Using Malloc in main vs. passing a stack pointer reference to pass the value of output array

[anujsgithub]

Am I correct to presume that instead of using malloc in main and then passing that pointer to a function to populate it would be quicker to create a normal array and then pass it for allocation as the malloc creates it in heap vs. normal array in main would be created in stack. Is there a scenario where we will have to use malloc and the normal stack deceleration wouldn't serve our purpose?

[cswiercz]

Am I correct to presume that instead of using malloc in main and then passing that pointer to a function to populate it would be quicker to create a normal array and then pass it for allocation as the malloc creates it in heap vs. normal array in main would be created in stack.

I'm not entirely sure what is being asked here. My guess is whether it's faster to use a heap-allocated array within main() or a stack-allocated one.

The answer to that question is: the program tends to access stack-allocated arrays faster than heap allocated ones. For simple programs, you could just stack-allocate your arrays in main() and pass them around to other functions. However, for complex programs it can be unreasonable to always keep around the amount of memory you possibly need at any given time. That is, you might need some temporary heap space for some subroutines which you would free before continuing onto other subroutines.

For example, let's say you have two functions,

void big_computation(... args ...)
{
  // large required memory allocation
}

void another_big_computation(... args ...)
{
  // another large required memory allocation
}

The machine may not be able to store the required memory for both functions but there is enough space for one at a time. In this case, you might want to heap-allocate (depending on the entire program's call structure) so you can free that allocated space for the next part of the program.

void big_computation(... args ...)
{
  // large required memory allocation
  // free before leaving
}

void another_big_computation(... args ...)
{
  // another large required memory allocation
  // free before leaving
}

[quantheory]

Another issue with relying on stack allocation is that your program might not know how big an array actually needs to be at first. For instance, maybe your computation requires regularly reading from data sets of different sizes. It's easy to read the size from a file, malloc a new array of that size, and then read the actual data from the file. But if you insist on keeping an array on the stack, you would have to read the size from a file, then call a function with an array of that size on the stack, and you would have to stay "inside" that function for as long as you needed the data. This makes the program really hard to maintain and understand.

One more thing to think about is that there may not be any benefit.
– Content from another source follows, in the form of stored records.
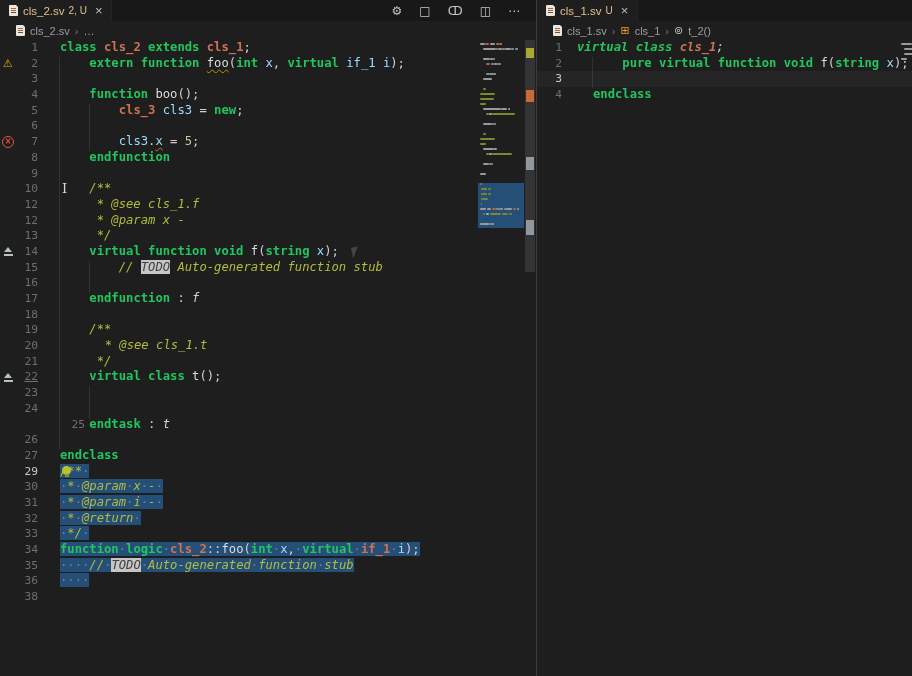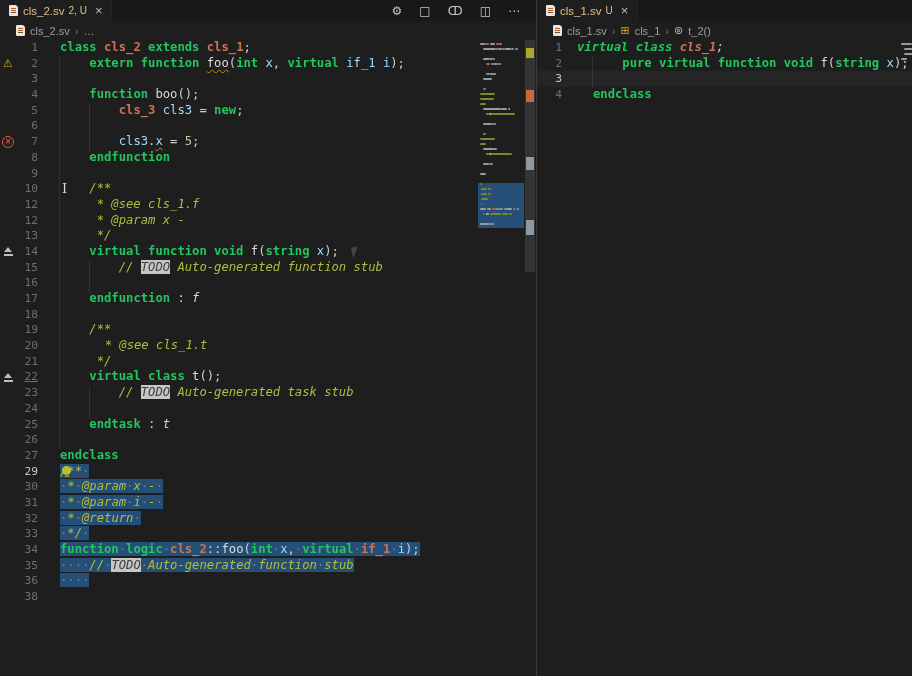--- a/index.html
+++ b/index.html
@@ -132,23 +132,23 @@
         <div class="code-line"><span class="ln-num" style="width: 38px;">13</span><span class="code-text" style="left: 60px;"><span class="tk-cmt">     */</span></span></div>
         <div class="code-line"><span class="ln-num" style="width: 38px;">14</span><span class="gicon"><span class="gi-hint"></span></span><span class="code-text" style="left: 60px;"><span class="tk-pln">    </span><span class="tk-kw">virtual function void </span><span class="tk-fn">f</span><span class="tk-pln">(</span><span class="tk-kw">string</span><span class="tk-pln"> </span><span class="tk-var">x</span><span class="tk-pln">);</span></span></div>
         <div class="code-line"><span class="ln-num" style="width: 38px;">15</span><span class="code-text" style="left: 60px;"><span class="tk-pln">        </span><span class="tk-cmt">// </span><span class="tk-todo">TODO</span><span class="tk-cmt"> Auto-generated function stub</span></span></div>
         <div class="code-line"><span class="ln-num" style="width: 38px;">16</span><span class="code-text" style="left: 60px;"></span></div>
         <div class="code-line"><span class="ln-num" style="width: 38px;">17</span><span class="code-text" style="left: 60px;"><span class="tk-pln">    </span><span class="tk-kw">endfunction</span><span class="tk-pln"> : </span><span class="tk-lbl">f</span></span></div>
         <div class="code-line"><span class="ln-num" style="width: 38px;">18</span><span class="code-text" style="left: 60px;"></span></div>
         <div class="code-line"><span class="ln-num" style="width: 38px;">19</span><span class="code-text" style="left: 60px;"><span class="tk-pln">    </span><span class="tk-cmt">/**</span></span></div>
         <div class="code-line"><span class="ln-num" style="width: 38px;">20</span><span class="code-text" style="left: 68px;"><span class="tk-cmt">     * @see cls_1.t</span></span></div>
         <div class="code-line"><span class="ln-num" style="width: 38px;">21</span><span class="code-text" style="left: 60px;"><span class="tk-cmt">     */</span></span></div>
         <div class="code-line"><span class="ln-num" style="width: 38px; text-decoration: underline;">22</span><span class="gicon"><span class="gi-hint"></span></span><span class="code-text" style="left: 60px;"><span class="tk-pln">    </span><span class="tk-kw">virtual class </span><span class="tk-fn">t</span><span class="tk-pln">();</span></span></div>
-        <div class="code-line"><span class="ln-num" style="width: 38px;">23</span><span class="code-text" style="left: 60px;"><span class="tk-pln">        </span><span class="tk-cmt">// </span><span class="tk-todo">TODO</span><span class="tk-cmt"> Auto-generated task stub</span></span></div>
+        <div class="code-line"><span class="ln-num" style="width: 38px;">23</span></div>
         <div class="code-line"><span class="ln-num" style="width: 38px;">24</span><span class="code-text" style="left: 60px;"></span></div>
-        <div class="code-line"><span class="ln-num" style="width: 38px;">25</span><span class="code-text" style="left: 60px;"><span class="tk-pln">    </span><span class="tk-kw">endtask</span><span class="tk-pln"> : </span><span class="tk-lbl">t</span></span></div>
+        <div class="code-line"><span class="ln-num" style="width: 38px; padding-left: 47px;">25</span><span class="code-text" style="left: 60px;"><span class="tk-pln">    </span><span class="tk-kw">endtask</span><span class="tk-pln"> : </span><span class="tk-lbl">t</span></span></div>
         <div class="code-line"><span class="ln-num" style="width: 38px;">26</span><span class="code-text" style="left: 60px;"></span></div>
         <div class="code-line"><span class="ln-num" style="width: 38px;">27</span><span class="code-text" style="left: 60px;"><span class="tk-kw">endclass</span></span></div>
         <div class="code-line"><span class="ln-num active" style="width: 38px;">29</span><span class="code-text" style="left: 60px;"><span class="sel"><span class="tk-cmt">/**</span><span class="tk-ws">·</span></span></span></div>
         <div class="code-line"><span class="ln-num" style="width: 38px;">30</span><span class="code-text" style="left: 60px;"><span class="sel"><span class="tk-ws">·</span><span class="tk-cmt">*</span><span class="tk-ws">·</span><span class="tk-cmt">@param</span><span class="tk-ws">·</span><span class="tk-cmt">x</span><span class="tk-ws">·</span><span class="tk-cmt">-</span><span class="tk-ws">·</span></span></span></div>
         <div class="code-line"><span class="ln-num" style="width: 38px;">31</span><span class="code-text" style="left: 60px;"><span class="sel"><span class="tk-ws">·</span><span class="tk-cmt">*</span><span class="tk-ws">·</span><span class="tk-cmt">@param</span><span class="tk-ws">·</span><span class="tk-cmt">i</span><span class="tk-ws">·</span><span class="tk-cmt">-</span><span class="tk-ws">·</span></span></span></div>
         <div class="code-line"><span class="ln-num" style="width: 38px;">32</span><span class="code-text" style="left: 60px;"><span class="sel"><span class="tk-ws">·</span><span class="tk-cmt">*</span><span class="tk-ws">·</span><span class="tk-cmt">@return</span><span class="tk-ws">·</span></span></span></div>
         <div class="code-line"><span class="ln-num" style="width: 38px;">33</span><span class="code-text" style="left: 60px;"><span class="sel"><span class="tk-ws">·</span><span class="tk-cmt">*/</span><span class="tk-ws">·</span></span></span></div>
         <div class="code-line"><span class="ln-num" style="width: 38px;">34</span><span class="code-text" style="left: 60px;"><span class="sel"><span class="tk-kw">function</span><span class="tk-ws">·</span><span class="tk-kw">logic</span><span class="tk-ws">·</span><span class="tk-type">cls_2</span><span class="tk-pln">::</span><span class="tk-fn">foo</span><span class="tk-pln">(</span><span class="tk-kw">int</span><span class="tk-ws">·</span><span class="tk-var">x</span><span class="tk-pln">,</span><span class="tk-ws">·</span><span class="tk-kw">virtual</span><span class="tk-ws">·</span><span class="tk-type">if_1</span><span class="tk-ws">·</span><span class="tk-var">i</span><span class="tk-pln">);</span></span></span></div>
         <div class="code-line"><span class="ln-num" style="width: 38px;">35</span><span class="code-text" style="left: 60px;"><span class="sel"><span class="tk-ws">····</span><span class="tk-cmt">//</span><span class="tk-ws">·</span><span class="tk-todo">TODO</span><span class="tk-ws">·</span><span class="tk-cmt">Auto-generated</span><span class="tk-ws">·</span><span class="tk-cmt">function</span><span class="tk-ws">·</span><span class="tk-cmt">stub</span></span></span></div>
         <div class="code-line"><span class="ln-num" style="width: 38px;">36</span><span class="code-text" style="left: 60px;"><span class="sel"><span class="tk-ws">····</span></span></span></div>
For most programs on most platforms, the stack and heap access speed are similar enough that it doesn't really matter which you use. The time it takes to allocate heap memory is more likely to cause a problem, but even that may not matter much (for instance, if you're reading in a large data set from disk, just reading the data itself will take far longer than the malloc call). So I would use whatever is simplest by default, and worry about performance only if you find out that your program is spending a lot of time in malloc (this is where profiling comes in).

[anujsgithub]

Just to reiterate, if you would like dynamic arrays (with different sizes) in the main program (maybe in a for loop) or you are sure to run out of memory if you don't delete arrays it is better to use malloc.